Social [Distancing] Fabric
The Social [Distancing] Fabric
​This is a collaborative embroidery project, started in response to the COVID-19 lockdown of March 2020. Again, we looked at the situation, and turned a disadvantage into opportunity. With the rhythm of our days so monotonous, we wanted to offer a creative and collective experience, from home—at a distance. We sent each participant a needle and thread, along with a hand-made drawing on fabric by Adduchi. We asked people to complete the embroidery at home, and send it back to us. Then, upon receiving the finished embroidered works, we stitched them together, fashioning the separate pieces into a singular “Social Fabric.”
​
​​
The book Social [Distancing] Fabric
We asked makers to share with us their experiences during lockdown. People sent stories about sewing face masks for the homeless, about the first time they embroidered with their mother or grandmother. They confided stories about losing jobs and about illness. They wrote about their hopes and dreams for the future. In the book, we displayed both embroideries and stories. The first part contains the 200 embroideries, the second part the stories. Each piece of embroidery is numbered and corresponds to the maker’s story. Some embroideries were lost: we make their absence present through blank pages.
​
Cups The Social [Distancing] Fabric
To commemorate the Social [Distancing] Fabric we asked Cups of Stories to make cups with stories by four (migrant) makers.

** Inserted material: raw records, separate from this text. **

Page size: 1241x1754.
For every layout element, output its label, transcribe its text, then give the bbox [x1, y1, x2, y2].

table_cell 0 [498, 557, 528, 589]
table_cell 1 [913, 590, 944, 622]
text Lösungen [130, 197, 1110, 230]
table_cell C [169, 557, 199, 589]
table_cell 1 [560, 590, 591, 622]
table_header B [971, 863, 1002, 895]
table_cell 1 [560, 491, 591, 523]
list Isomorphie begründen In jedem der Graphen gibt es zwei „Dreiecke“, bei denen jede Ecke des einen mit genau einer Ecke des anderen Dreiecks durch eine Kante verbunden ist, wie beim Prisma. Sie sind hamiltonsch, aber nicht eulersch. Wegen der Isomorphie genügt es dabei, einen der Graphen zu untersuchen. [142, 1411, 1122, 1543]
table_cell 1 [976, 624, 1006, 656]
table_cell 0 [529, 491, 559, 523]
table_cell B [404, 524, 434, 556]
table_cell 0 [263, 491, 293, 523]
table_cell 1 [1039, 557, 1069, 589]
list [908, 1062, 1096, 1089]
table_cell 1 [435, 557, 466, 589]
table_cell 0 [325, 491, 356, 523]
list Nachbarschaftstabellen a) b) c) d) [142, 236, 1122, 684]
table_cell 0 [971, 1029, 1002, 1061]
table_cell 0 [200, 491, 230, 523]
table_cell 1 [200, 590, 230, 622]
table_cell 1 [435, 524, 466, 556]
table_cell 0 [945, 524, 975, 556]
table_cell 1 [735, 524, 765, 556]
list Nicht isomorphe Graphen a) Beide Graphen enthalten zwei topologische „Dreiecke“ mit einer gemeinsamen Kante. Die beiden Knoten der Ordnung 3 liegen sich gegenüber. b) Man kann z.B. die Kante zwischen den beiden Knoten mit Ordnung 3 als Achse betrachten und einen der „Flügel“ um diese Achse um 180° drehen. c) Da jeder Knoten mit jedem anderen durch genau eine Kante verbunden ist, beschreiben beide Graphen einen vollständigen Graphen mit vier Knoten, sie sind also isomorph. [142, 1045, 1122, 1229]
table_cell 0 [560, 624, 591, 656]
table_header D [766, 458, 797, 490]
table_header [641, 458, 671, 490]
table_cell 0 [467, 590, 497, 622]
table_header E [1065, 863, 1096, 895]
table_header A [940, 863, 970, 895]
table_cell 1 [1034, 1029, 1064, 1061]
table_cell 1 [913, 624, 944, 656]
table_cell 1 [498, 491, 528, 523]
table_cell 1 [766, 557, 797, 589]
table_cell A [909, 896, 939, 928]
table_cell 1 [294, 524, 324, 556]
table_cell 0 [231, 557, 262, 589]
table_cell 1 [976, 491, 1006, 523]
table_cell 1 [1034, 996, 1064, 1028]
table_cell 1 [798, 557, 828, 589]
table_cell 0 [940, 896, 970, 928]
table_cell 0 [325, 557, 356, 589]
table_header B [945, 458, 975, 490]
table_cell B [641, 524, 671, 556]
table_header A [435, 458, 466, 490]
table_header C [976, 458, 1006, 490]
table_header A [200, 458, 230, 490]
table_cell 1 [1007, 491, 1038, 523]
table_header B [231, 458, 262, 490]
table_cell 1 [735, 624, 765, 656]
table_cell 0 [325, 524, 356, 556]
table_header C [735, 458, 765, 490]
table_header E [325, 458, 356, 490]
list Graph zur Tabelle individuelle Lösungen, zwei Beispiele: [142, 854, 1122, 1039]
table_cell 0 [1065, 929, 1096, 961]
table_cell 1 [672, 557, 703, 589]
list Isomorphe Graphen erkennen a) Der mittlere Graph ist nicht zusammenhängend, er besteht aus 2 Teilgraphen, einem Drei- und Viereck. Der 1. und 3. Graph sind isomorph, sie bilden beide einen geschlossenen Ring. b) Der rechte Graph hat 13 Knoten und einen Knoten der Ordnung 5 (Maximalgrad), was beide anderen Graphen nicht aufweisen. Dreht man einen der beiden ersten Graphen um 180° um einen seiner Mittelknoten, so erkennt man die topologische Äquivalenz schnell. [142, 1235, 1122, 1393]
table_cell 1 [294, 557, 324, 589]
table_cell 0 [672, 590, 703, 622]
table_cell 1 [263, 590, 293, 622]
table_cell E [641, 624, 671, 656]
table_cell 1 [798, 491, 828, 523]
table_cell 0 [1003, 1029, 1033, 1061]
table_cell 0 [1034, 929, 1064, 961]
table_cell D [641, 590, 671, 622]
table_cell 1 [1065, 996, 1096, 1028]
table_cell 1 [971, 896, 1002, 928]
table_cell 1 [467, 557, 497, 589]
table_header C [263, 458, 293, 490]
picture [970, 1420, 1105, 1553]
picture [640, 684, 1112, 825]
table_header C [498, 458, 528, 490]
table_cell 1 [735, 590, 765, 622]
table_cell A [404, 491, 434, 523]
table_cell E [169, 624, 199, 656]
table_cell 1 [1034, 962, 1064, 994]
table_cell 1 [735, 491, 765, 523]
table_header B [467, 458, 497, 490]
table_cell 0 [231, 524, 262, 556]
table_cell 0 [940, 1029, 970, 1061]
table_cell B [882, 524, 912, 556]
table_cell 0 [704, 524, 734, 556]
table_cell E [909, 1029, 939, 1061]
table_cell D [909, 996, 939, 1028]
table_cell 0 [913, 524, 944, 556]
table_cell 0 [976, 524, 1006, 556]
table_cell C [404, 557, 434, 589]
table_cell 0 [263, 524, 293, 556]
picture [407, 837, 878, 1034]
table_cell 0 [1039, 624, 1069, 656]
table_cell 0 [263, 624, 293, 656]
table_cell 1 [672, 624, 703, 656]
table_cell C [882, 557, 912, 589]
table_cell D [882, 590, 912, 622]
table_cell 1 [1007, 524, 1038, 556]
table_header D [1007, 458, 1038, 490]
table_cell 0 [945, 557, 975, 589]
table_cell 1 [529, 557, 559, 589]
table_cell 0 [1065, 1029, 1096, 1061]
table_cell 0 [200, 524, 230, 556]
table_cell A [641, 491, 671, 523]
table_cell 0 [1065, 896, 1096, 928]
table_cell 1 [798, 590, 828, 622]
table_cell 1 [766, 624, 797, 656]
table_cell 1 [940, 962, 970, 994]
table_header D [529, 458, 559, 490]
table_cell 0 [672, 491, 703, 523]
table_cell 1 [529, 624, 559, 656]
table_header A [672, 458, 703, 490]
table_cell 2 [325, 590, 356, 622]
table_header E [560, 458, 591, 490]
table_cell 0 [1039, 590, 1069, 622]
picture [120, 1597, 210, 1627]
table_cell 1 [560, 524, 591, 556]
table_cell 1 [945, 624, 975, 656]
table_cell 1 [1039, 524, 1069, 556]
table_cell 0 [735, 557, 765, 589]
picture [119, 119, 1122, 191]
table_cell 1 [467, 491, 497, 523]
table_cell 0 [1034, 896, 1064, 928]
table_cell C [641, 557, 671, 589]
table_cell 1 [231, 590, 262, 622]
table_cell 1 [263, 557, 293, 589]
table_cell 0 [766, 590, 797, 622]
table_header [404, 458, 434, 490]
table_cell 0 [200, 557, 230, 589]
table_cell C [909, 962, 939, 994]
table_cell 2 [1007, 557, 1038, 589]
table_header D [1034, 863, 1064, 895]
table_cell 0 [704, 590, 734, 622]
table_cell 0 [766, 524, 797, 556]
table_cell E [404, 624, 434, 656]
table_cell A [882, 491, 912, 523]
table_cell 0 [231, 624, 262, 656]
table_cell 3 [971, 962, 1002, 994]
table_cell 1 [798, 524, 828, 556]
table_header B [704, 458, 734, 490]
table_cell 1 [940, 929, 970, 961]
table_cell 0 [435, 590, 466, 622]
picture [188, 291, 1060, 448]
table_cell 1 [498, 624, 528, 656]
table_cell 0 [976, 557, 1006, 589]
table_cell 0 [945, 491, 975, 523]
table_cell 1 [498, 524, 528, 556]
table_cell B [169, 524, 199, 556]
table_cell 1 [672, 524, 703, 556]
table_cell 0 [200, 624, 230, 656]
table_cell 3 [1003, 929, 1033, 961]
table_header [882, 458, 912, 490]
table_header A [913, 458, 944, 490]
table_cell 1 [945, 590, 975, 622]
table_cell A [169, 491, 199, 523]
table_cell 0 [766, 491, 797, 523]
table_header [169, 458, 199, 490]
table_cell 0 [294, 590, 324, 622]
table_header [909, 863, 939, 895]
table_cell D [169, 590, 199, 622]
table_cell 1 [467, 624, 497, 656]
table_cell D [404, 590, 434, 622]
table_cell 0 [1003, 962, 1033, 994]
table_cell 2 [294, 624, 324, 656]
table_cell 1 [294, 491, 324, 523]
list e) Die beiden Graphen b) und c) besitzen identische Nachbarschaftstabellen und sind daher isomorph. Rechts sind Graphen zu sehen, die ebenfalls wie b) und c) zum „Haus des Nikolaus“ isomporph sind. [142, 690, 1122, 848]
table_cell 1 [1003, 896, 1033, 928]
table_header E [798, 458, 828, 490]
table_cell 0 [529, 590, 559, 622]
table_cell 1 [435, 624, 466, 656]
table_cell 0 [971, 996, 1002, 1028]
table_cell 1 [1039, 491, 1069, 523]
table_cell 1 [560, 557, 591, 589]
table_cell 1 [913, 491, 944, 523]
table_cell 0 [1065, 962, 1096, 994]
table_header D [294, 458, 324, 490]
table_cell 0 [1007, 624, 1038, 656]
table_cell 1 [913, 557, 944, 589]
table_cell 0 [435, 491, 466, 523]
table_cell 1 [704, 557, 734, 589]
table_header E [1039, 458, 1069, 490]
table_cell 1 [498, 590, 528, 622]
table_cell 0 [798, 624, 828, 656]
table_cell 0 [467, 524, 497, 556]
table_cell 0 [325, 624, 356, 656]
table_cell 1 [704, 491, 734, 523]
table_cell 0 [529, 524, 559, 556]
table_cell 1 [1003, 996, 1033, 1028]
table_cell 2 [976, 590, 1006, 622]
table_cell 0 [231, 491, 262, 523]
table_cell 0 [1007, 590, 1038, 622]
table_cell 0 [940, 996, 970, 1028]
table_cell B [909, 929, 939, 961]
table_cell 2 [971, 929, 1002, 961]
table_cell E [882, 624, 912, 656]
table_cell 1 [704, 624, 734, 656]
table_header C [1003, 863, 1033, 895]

​We made four different cups with drawings by Adduchi and stories from Karim, Yusra, Martin and Bruna.
​
A Project by The World Makers Foundation
​Community by Design is a project with the World Makers. The World Makers is a foundation I set up in 2019 together with Atusa Lalizadeh and fashion designer Karim Adduchi. The aim of the foundation was to support refugee and migrant artisans in their work, connect them with local designers and provide a platform for them.
​
A lot of our work was informed by the principles of processwork. Instead of looking at migrants and refugees as people who need to be 'integrated', where some corners are sanded down and the lacking parts are enhanced, we see them as people with unique skills they have brought with them. Our job is to angle the project in such a way that it will fit the skills of the participants, to appreciate what they can do and instead of ignoring that, and only teaching them how things work in The Netherlands.